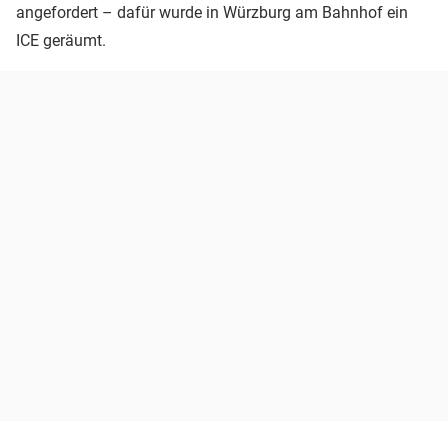
angefordert – dafür wurde in Würzburg am Bahnhof ein
ICE geräumt.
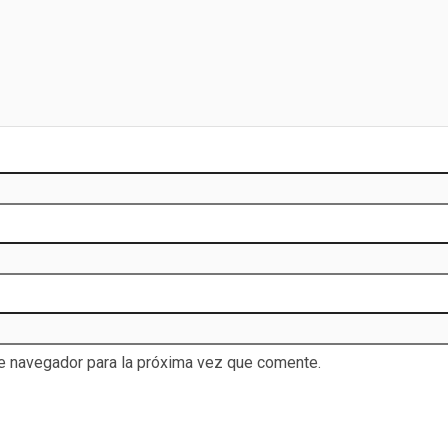
te navegador para la próxima vez que comente.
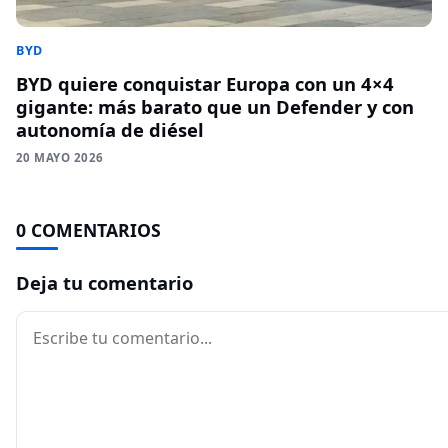
BYD
BYD quiere conquistar Europa con un 4×4
gigante: más barato que un Defender y con
autonomía de diésel
20 MAYO 2026
0 COMENTARIOS
Deja tu comentario
Comentario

[TASK ITEM] Images are not part of the copy. Everything else in the records must be reproduced exactly.

[RESPONSE FOR THIS EXERCISE]
angefordert – dafür wurde in Würzburg am Bahnhof ein
ICE geräumt.
te navegador para la próxima vez que comente.
BYD
BYD quiere conquistar Europa con un 4×4
gigante: más barato que un Defender y con
autonomía de diésel
20 MAYO 2026
0 COMENTARIOS
Deja tu comentario
Comentario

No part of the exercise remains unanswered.